In hindsight, Hackett said he should have kept Wilson on the field to try and convert a fourth-and-5 at the Seahawks' 46-yard line.
"Looking back at it, we definitely should have gone for it," Hackett said Tuesday. "One of those things, you look back it and say, "Of course we should go for it. We missed the field goal." But in that situation, we had a plan. We knew that 46 was the mark. I am more upset about that (second down) play before it, losing yards. But (Wilson) dumps it out to Javonte (on third down), and Javonte makes a move and goes a lot farther than we anticipated and we expected to go for it on fourth down and then you hit the mark."
Hackett hatched the plan that he followed without elasticity. The problem was that, by the numbers, it was not a good plan. There is no way statistically to defend kicking in that situation over giving Wilson another chance. In NFL history, kickers are 2-for-41 on field goal attempts of at least 64 yards. McManus owns a long of 61 in his career. He is 1-for-8 on field goals of 60-plus yards all-time, and there's never been a 60-yarder at Lumen Field.
Hackett established the plan in pregame after McManus conveyed where he was comfortable. Showing confidence in players is a strong suit of Hackett's, but he was asking McManus to do something he's never done.

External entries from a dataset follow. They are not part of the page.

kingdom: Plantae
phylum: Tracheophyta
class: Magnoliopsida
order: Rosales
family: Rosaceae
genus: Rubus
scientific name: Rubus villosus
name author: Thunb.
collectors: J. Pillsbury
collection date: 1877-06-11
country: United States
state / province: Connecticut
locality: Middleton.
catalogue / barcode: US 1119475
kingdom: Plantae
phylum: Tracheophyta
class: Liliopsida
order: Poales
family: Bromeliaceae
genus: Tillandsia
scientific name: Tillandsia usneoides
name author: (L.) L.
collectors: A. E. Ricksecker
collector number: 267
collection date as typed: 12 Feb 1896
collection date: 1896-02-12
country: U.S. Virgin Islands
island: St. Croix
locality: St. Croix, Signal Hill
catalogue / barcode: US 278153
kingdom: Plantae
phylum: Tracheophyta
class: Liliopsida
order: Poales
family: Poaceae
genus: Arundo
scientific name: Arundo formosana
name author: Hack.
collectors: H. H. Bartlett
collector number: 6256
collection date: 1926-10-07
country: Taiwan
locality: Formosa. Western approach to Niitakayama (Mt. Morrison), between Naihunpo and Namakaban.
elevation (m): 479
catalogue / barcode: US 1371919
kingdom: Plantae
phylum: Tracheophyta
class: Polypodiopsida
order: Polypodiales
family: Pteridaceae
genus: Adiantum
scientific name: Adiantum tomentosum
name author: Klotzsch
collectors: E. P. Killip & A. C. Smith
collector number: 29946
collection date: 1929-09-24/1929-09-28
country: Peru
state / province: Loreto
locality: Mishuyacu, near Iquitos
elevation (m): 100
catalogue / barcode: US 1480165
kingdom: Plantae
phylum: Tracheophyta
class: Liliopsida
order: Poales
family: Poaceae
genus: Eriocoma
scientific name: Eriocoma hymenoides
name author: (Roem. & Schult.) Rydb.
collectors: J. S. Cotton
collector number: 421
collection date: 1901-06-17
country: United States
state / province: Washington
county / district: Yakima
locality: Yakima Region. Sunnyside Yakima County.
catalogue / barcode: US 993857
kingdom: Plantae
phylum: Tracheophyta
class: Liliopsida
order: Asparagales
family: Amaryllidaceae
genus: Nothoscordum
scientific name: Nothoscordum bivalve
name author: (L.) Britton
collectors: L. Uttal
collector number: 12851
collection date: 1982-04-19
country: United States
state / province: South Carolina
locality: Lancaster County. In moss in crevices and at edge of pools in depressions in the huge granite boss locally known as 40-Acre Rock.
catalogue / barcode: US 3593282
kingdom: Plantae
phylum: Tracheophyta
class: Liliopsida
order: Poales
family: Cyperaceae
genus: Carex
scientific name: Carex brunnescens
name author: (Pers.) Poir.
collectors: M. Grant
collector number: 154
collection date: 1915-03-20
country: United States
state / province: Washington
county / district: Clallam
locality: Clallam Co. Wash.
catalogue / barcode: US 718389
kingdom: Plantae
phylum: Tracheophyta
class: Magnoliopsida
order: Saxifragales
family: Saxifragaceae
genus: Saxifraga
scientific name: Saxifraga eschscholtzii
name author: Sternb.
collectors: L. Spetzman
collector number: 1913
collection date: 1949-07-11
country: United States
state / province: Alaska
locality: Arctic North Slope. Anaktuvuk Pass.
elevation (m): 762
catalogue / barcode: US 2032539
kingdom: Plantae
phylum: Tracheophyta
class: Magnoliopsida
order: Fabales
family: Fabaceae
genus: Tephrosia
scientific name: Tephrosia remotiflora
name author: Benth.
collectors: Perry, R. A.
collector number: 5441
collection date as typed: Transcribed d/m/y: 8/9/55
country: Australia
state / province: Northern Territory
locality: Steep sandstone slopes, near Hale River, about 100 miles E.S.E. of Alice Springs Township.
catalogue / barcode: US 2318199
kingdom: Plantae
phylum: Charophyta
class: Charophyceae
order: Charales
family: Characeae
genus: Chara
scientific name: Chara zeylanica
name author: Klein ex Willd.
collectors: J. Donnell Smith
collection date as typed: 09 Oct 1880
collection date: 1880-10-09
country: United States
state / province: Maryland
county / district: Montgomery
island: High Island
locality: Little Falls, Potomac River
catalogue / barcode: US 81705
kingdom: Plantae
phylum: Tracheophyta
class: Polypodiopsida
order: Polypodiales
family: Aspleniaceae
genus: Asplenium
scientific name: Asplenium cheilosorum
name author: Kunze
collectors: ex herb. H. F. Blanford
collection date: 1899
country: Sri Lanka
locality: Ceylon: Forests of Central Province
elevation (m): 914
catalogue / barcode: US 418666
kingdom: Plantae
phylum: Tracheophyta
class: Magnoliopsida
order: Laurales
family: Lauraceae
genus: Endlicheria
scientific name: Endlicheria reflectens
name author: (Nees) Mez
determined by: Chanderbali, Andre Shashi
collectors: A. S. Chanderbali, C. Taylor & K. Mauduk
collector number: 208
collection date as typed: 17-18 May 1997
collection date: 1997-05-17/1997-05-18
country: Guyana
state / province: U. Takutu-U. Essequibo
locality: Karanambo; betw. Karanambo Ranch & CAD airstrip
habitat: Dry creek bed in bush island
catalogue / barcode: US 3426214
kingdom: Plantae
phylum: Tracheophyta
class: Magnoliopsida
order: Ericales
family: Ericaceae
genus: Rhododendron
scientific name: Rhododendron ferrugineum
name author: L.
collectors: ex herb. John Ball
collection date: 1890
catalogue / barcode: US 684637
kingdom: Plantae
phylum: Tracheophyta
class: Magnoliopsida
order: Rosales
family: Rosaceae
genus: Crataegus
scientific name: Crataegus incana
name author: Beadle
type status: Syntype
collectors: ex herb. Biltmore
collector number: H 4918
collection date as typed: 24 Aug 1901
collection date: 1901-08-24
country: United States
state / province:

"It didn't work. It (stinks). But, hey, that's part of it," Hackett said.
McManus has long lobbied for these types of moments with four different Broncos head coaches. He appreciated the confidence in him.
"We’ve been very good about that, understanding the whole aspects of the game. I told them the 46 left hash, and they got me exactly there. They had the faith in me. I’ve just got to make that kick," McManus said. "I wasn’t really worried about the distance necessarily. Once you get back that far, especially with a slight breeze right to left, once the ball starts losing velocity, I knew it was going to fall left. So I wanted to aim it towards the right upright and, you know, it kind of started it down the middle, and it kind of fell off there. I wanted to aim it further right, and it didn’t happen.”
Hackett called it his decision. What made it surprising, including to Seahawks coach Pete Carroll, is Wilson's success on fourth downs. Well, any quarterback's success for that matter. According to Pro Football Reference, teams down one score in the final three minutes have converted on fourth-and-5 46.5 percent of the time since 1994. Per Next Gen Stats, the Broncos' win probability dropped from 32.4 percent to 19.6 percent by kicking.
I asked Hackett if Wilson campaigned to stay on the field for the fourth down, but he indicated that the decision was already made to kick the field goal once they reached the 46. Had they been a yard back, they would have gone for it, indicating how firm Hackett was in trusting McManus at 64 yards, despite the statistical improbability of converting it.
The Broncos would not have been in this position if not for multiple gaffes. They fumbled on back-to-back possessions on the 1-yard line, something not seen in decades, and missed on touchdowns by tight end Eric Tomlinson (his toe grazed the out of bounds line) and Andrew Beck (he walked into the end zone, but it was negated by Courtland Sutton's false start penalty).
"We did a lot of good things. I don't want to take away from how we moved the ball. Those guys executed. Russell was great. The running backs, the line, we were moving the ball all day. We just have to finish and we are not in that situation," said Hackett, who makes his home debut Sunday against the Houston Texans. "(In the final possession) we executed all the way down the field, and we didn't leave any time on the clock so we could kick a field and walk off with a win. In the end, we've got to make the field goal, we've got to get closer, and all those things could have been better."